Using a bounded queue, when there are too many tasks, the thread pool will trigger the execution rejection strategy. The default rejection strategy of the thread pool will throw the runtime exception RejectedExecutionException, so developers can easily ignore it, so the default rejection strategy needs to be used with caution. If the thread processing task is very important, it is recommended to customize the rejection strategy. In actual development, the custom rejection strategy is often used in conjunction with the degradation strategy.

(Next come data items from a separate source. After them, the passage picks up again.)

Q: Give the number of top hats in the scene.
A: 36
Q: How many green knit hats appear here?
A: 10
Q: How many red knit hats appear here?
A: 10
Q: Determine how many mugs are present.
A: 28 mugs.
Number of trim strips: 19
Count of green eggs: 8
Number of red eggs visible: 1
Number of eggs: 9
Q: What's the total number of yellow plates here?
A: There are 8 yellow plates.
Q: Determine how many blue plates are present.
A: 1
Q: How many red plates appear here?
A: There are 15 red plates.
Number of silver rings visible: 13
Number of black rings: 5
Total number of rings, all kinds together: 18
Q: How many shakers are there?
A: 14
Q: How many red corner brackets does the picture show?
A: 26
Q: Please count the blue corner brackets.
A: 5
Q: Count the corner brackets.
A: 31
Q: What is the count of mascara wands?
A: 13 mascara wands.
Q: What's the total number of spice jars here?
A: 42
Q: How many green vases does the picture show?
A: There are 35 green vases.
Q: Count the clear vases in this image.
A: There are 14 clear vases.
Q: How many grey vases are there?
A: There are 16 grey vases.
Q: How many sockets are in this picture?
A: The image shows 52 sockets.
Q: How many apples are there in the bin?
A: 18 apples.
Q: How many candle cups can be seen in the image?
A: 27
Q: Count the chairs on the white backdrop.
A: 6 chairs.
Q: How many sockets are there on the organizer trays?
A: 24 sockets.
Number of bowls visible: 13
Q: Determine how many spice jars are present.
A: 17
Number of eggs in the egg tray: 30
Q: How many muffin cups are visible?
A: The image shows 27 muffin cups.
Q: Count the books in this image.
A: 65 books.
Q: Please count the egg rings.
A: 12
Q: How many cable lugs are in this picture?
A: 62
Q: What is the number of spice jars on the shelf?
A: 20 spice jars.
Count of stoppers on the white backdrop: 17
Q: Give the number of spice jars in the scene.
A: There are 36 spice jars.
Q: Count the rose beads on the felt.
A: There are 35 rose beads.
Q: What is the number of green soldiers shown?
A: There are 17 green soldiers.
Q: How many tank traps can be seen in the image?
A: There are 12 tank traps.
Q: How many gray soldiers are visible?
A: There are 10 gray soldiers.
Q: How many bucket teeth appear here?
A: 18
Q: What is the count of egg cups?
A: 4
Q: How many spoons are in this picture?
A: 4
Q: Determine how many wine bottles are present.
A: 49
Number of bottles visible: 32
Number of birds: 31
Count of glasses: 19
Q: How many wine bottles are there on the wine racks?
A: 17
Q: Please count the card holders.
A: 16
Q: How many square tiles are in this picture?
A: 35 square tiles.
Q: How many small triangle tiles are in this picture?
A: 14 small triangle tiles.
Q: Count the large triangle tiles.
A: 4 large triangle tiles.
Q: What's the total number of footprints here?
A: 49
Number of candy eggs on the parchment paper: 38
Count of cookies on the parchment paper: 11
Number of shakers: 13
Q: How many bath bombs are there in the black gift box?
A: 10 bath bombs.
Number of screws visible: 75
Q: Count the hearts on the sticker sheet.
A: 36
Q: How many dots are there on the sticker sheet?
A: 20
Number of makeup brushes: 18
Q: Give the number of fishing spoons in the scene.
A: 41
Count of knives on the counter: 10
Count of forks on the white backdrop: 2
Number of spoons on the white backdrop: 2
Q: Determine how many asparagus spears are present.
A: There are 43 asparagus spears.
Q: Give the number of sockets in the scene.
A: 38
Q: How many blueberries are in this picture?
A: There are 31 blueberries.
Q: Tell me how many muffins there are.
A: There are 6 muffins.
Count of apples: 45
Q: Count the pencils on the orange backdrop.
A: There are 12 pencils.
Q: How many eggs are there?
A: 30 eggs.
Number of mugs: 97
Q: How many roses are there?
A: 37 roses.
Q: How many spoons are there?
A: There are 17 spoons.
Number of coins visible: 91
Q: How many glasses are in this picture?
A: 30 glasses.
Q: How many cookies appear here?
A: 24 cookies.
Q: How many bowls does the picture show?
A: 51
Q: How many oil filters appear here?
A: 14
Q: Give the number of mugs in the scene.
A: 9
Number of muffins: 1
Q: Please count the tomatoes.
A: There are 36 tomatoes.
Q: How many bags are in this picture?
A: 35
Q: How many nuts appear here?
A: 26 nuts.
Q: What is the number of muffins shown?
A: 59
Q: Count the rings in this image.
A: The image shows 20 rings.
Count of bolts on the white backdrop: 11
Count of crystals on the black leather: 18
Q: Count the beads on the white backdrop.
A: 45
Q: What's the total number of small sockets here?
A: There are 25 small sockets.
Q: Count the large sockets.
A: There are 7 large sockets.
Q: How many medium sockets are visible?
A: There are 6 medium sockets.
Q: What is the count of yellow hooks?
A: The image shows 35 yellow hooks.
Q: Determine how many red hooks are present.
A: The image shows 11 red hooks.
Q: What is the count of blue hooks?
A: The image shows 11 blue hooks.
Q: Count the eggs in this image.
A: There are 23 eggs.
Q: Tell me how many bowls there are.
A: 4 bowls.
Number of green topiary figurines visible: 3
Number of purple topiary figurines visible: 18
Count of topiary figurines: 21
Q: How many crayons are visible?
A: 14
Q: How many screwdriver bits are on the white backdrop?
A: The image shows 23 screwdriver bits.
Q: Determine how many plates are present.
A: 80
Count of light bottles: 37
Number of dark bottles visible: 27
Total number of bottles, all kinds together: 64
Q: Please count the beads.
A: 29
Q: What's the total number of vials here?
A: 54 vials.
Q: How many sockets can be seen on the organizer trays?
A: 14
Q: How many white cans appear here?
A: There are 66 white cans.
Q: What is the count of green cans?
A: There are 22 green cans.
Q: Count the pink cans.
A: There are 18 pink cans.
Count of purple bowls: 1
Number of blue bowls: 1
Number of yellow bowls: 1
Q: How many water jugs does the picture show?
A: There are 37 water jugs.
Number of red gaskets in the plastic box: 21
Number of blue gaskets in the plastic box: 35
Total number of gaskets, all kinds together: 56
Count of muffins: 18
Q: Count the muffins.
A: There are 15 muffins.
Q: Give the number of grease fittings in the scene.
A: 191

Here are the commonly used methods:

newFixedThreadPool()

The newFixedThreadPool() function is used to create a thread pool with a fixed size.
The maximumPoolSize in ThreadPoolExecutor is equal to corePoolSize, therefore, the threads in the thread pool are all core threads, and will not be destroyed once created.
workQueue is LinkedBlockingQueue, the default size is Integer.MAX_VALUE, the size is very large, equivalent to an unbounded blocking queue. Tasks can be submitted to the workQueue indefinitely, and the rejection policy will never be triggered.

public static ExecutorService newFixedThreadPool(int nThreads) {
  return new ThreadPoolExecutor(nThreads, nThreads,
                                0L, TimeUnit.MILLISECONDS,
                                new LinkedBlockingQueue<Runnable>());
}

newSingleThreadExecutor()

The newSingleThreadExecutor() function is used to create a single-threaded executor.
Both maximumPoolSize and corePoolSize in ThreadPoolExecutor are equal to 1.
workQueue is also a LinkedBlockingQueue whose size is Integer.MAX_VALUE.

public static ExecutorService newSingleThreadExecutor() {
    return new FinalizableDelegatedExecutorService
        (new ThreadPoolExecutor(1, 1,
                                0L, TimeUnit.MILLISECONDS,
                                new LinkedBlockingQueue<Runnable>()));
}

newCachedThreadPool()

The thread pool created by the newCachedThreadPool() function only contains non-core threads, and the threads will be destroyed if they are idle for more than 60 seconds.
workQueue is of type SynchronousQueue, and SynchronousQueue is a blocking queue with a length of 0, so workQueue does not store any tasks waiting to be executed.
- If there is an idle thread in the thread pool, the newly submitted task will be executed by the idle thread
- If there is no idle thread in the thread pool, the thread pool will create a new thread to execute the newly submitted task.
The thread pool size is Integer.MAX_VALUE, therefore, the number of threads created in the thread pool can be very large.

public static ExecutorService newCachedThreadPool() {
    return new ThreadPoolExecutor(0, Integer.MAX_VALUE,
                                  60L, TimeUnit.SECONDS,
                                  new SynchronousQueue<Runnable>());
}

exception capture

When using the thread pool, you also need to pay attention to the problem of exception handling. When executing a task through the execute() method of the ThreadPoolExecutor object, if a runtime exception occurs during task execution, the thread of the task will terminate, but you will not get any notification. This can fool you into thinking that tasks are performing normally. Although the thread pool provides many methods for exception handling, the safest and simplest solution is to capture exception information and process it on demand.

Configure thread pool parameters

From the four perspectives of task priority, task execution time, task nature (CPU-intensive/IO-intensive), and task dependencies. And use bounded work queues as close as possible.

Tasks of different nature can be processed separately using thread pools of different sizes:

CPU intensive: as few threads as possible, Ncpu+1
IO-intensive: as many threads as possible, Ncpu*2, such as database connection pool
Hybrid: CPU-intensive tasks and IO-intensive tasks have little difference in execution time, and are split into two thread pools; otherwise, there is no need to split.